Yes, this Apple-style approach might produce visually appealing results most of the time, but it also makes your life really hard if you want to tune something or you find a bug and the tool maintainers seem to be on holidays sipping Margaritas somewhere. You’ll then end up pulling out a lot of hair because you need to quickly dive into Perl, Python, C, Java, younameit. So what could be improved? What should be the main characteristics of a ‘brave new’ type of monitoring application?

Main concepts of pgwatch2

Simplest installation should be fast and non-invasive, should require no knowledge of inner workings of Postgres nor knowledge of some programming language, compiling etc. These requirements limit the options heavily, but in today’s world this mostly means relying on Docker, which already works on almost every platform. For the other platforms where Docker is not an option, it can still be installed from the sources, but users need to take some more steps then.

GitHub link here. Community help very much appreciated!

Pgwatch2 doesn’t require any modifications to the database server for main functionality, acting as a remote agent, executing normal queries over the network to read metrics and stores the results that are later used for graphing.

People will want to use your program for cases which you even couldn’t have imagined, inventing new metrics as they go. Braking changes will someday find their way into core Postgres. And then you want to be able to go in an spend maybe 10 minutes to customize the new/changed metric and be done. In our case this means sticking to good old SQL for defining metrics. It has the big upside that everyone working with databases can more or less grok it.

As life has shown recently on many levels, it all comes down to data. If it’s easily accessible everyone can build on it from there. So in pgwatch2 context this means betting on one of the most popular Time Series Databases around – InfluxDB. Written in Go, it offers great performance, very good data compression and easy data discovery - true after learning another SQL-like query language called InfluxQL. But luckily to use pgwatch2 you don’t really need to care about it, only when you want to implement something on top of the metrics data yourself.

I have first-hand experience from maintaining the also quite popular and nice Postgres monitoring solution PgObserver - that building nice UI-s on metrics is hard, really hard. Especially for database/backend developers. All the countless Javascript frameworks, multitude of devices, etc. So for pgwatch2 we decided to leave it to professionals and stick to the best dashboarding (free graphing) solution out there – Grafana. This means that we’ll only provide some predefined dashboards (and data of course) and users can easily and intuitively compile exactly graphs/tables/counters the way they like to see them. Less work for us – great! We’ll also provide a thin administrative web UI but with the main goal of managing databases and metrics that should be monitored.

Quickstart

“Installing” pgwatch2 in its default all-included form, which should satisfy most of users, couldn’t be much simpler. Given of course that you have previously installed Docker on the machine meant to act as the monitoring server:

After that you can wait a minute for Docker to initialize and then you can already start inspecting metric graphs using predefined dashboards via Grafana on port 3000. If you can’t try it out currently please take a look at the screenshots above.

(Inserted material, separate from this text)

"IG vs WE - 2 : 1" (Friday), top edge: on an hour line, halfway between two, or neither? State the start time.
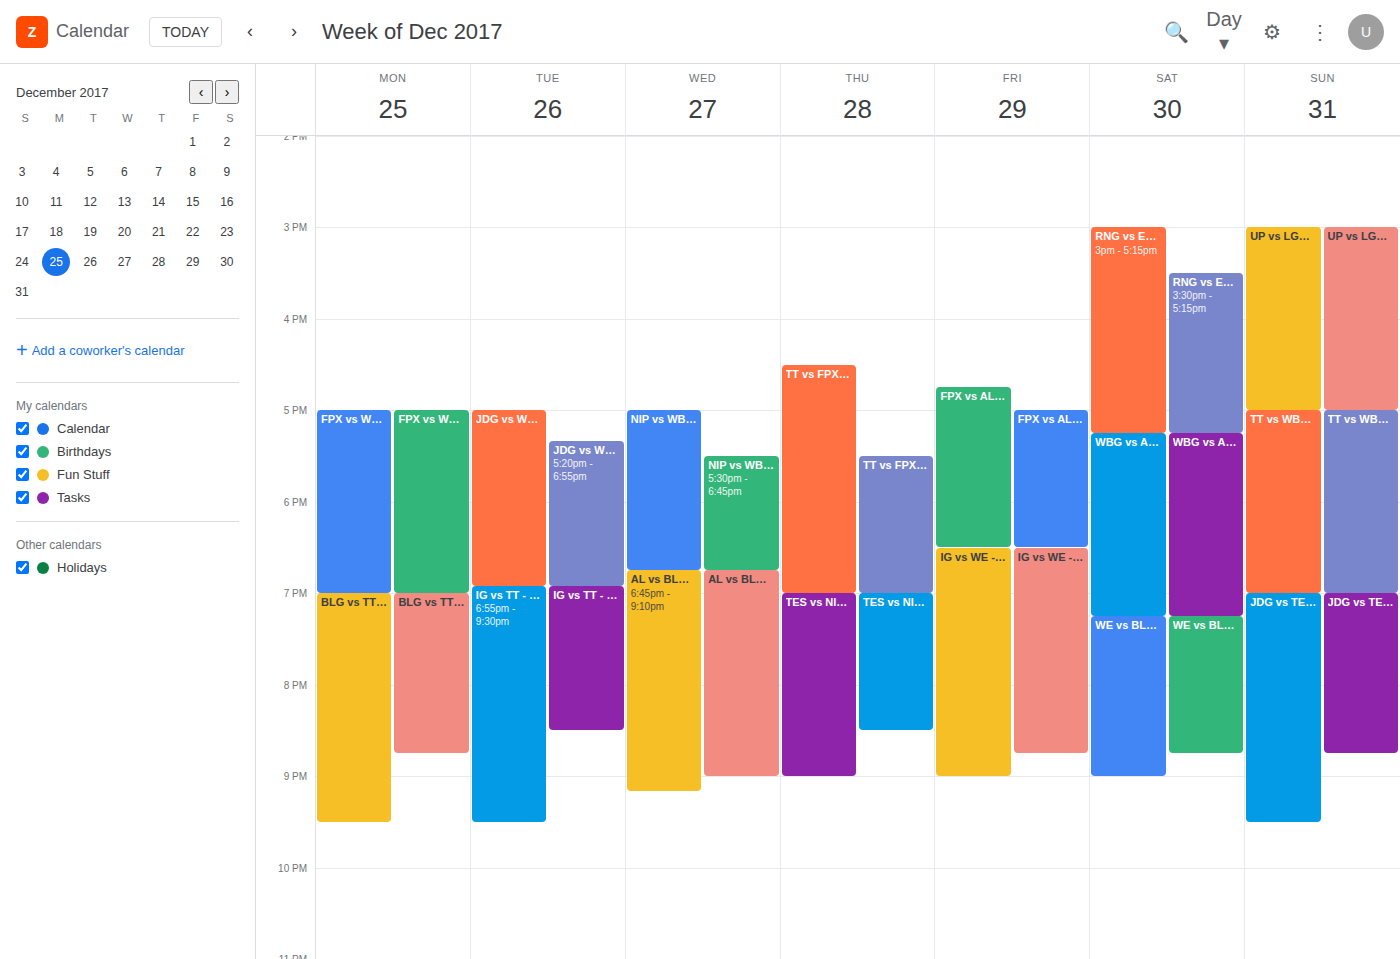
6:30 PM -- halfway between the 6 PM and 7 PM lines.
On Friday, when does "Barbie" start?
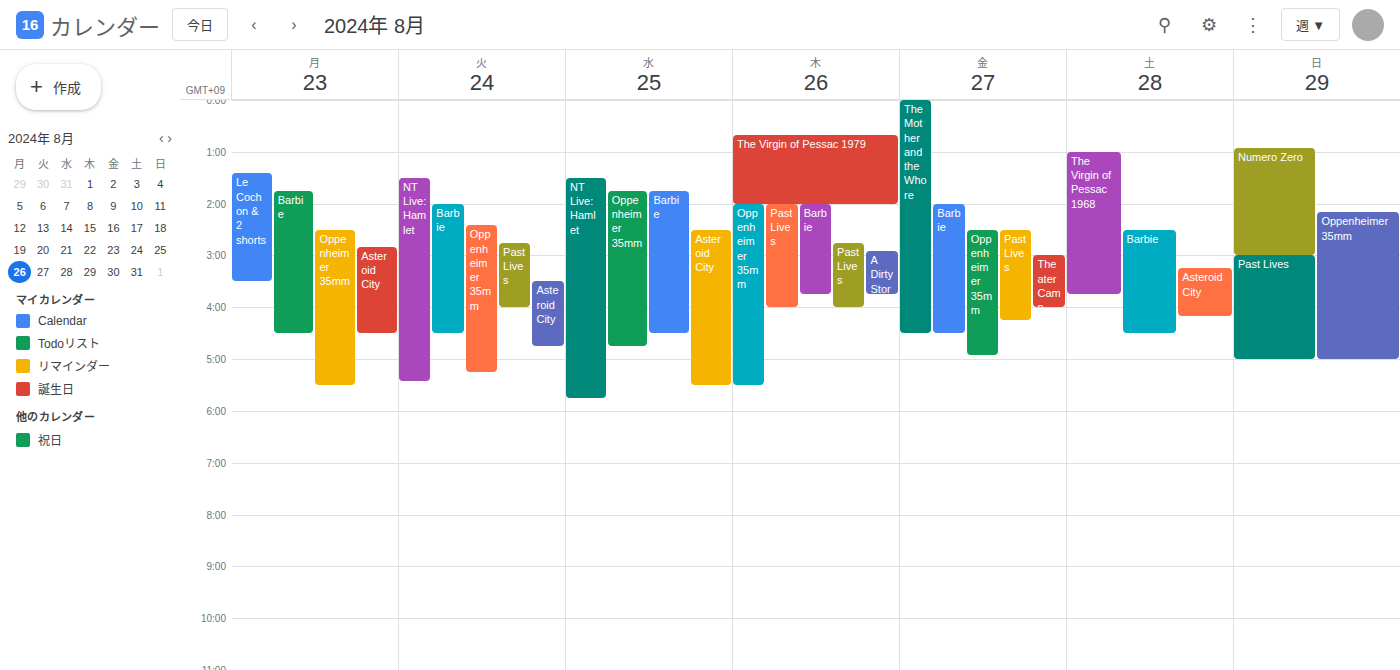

This is how the default DB overview page should look like:

Overview

Monitoring your databases

Next step after starting the Docker image would be of course starting to monitor metrics from your own PostgreSQL database. For that you need to add the connection string of your “database under monitoring” to pgwatch2, so that internally a new statistics fetching process could be started. For that there’s a small Web UI  on port 8080 (by default no authentication). Through the UI (see screenshots above) you can configure the connection details (host, port, user, password) following the example of an already existing entry that is actually the pgwatch2 configuration database running inside Docker. After 5 minutes you should already be able to see graphs for your own database.

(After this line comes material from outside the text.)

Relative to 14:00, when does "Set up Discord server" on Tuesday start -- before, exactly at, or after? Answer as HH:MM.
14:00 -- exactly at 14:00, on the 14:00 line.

NB! Make sure your monitored database server is accessible from inside Docker (possible problems with pg_hba.conf rules) and user/role used for monitoring is allowed to query pg_stat_* statistic views (allowed by default even for non-superusers). When things still don’t seem to function you may want to check the logs which are available from the Web UI, “docker logs” can’t currently help too much here as it provides logs for the management process only. Also note that the default data retention period for metrics is 3 months! It can be easily extended though with an InfluxDB administrative command.

Metrics

Out of the box gathering and storing of almost all metrics provided by Postgres Statistics Collector subsystem (pg_stat_* views) is possible. Users just need to enable the accordingly named metrics per database as mostly it doesn’t make sense to monitor flat out everything. To enable choosing the right amount of monitoring details there are some predefined monitoring configurations available (e.g. named descriptively “basic”, “exhaustive”)  and user can peek into their definitions and choose an appropriate one or create their own configurations consisting of metric names and monitoring intervals in seconds, represented as JSON. A list of available metrics together with some instructions is visible also on the Grafana "Documentation" dashboard.

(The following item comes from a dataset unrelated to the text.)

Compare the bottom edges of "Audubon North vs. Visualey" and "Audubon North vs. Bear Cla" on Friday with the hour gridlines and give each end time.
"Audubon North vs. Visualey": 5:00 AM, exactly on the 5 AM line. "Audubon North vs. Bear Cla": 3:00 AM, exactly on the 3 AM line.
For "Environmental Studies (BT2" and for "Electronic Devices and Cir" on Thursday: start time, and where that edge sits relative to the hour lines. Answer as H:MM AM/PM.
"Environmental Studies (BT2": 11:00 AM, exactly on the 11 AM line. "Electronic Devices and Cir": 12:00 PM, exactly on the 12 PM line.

A “metric” in this context means a named SQL query that returns some columns with values – text, integers and floating point numbers are supported, and you can (and should) create your own metrics as it is very easy. Just add the query selecting something from the statistics views (or even normal tables i.e. you can do business process monitoring!) via the UI, just making sure the query executes fast (5s timeout currently) and additionally all metric queries should also return an “epoch_ns” column (seconds since the Unix epoch in nanoseconds, but this you can copy from existing metrics) to record the exact time of the metrics snapshot. Columns can optionally also be “tagged” or “indexed” in the storage backend (InfluxDB) by prefixing the column names with “tag_” - for such columns Grafana will also provide nice data discovery features and queries will be faster on them also.

Dashboards

When talking about dashboard here we mean Grafana dashboards, that are basically a set of graphs/counters/tables on a single page, giving you an overview over something, all depending on the data you have. Most importantly  - you can quickly visually compose dashboards yourself by just clicking around! Everything is pretty self-descriptive, you’ll be provided a list of available databases and metrics etc, but it will still take about an hour of trying and reading to really master it - but the investment will pay itself off many times. Note that for creating your own dashboard you should log into Grafana as “admin”! Default password can be found from the README and after logging in you can also tune any other settings and create new users.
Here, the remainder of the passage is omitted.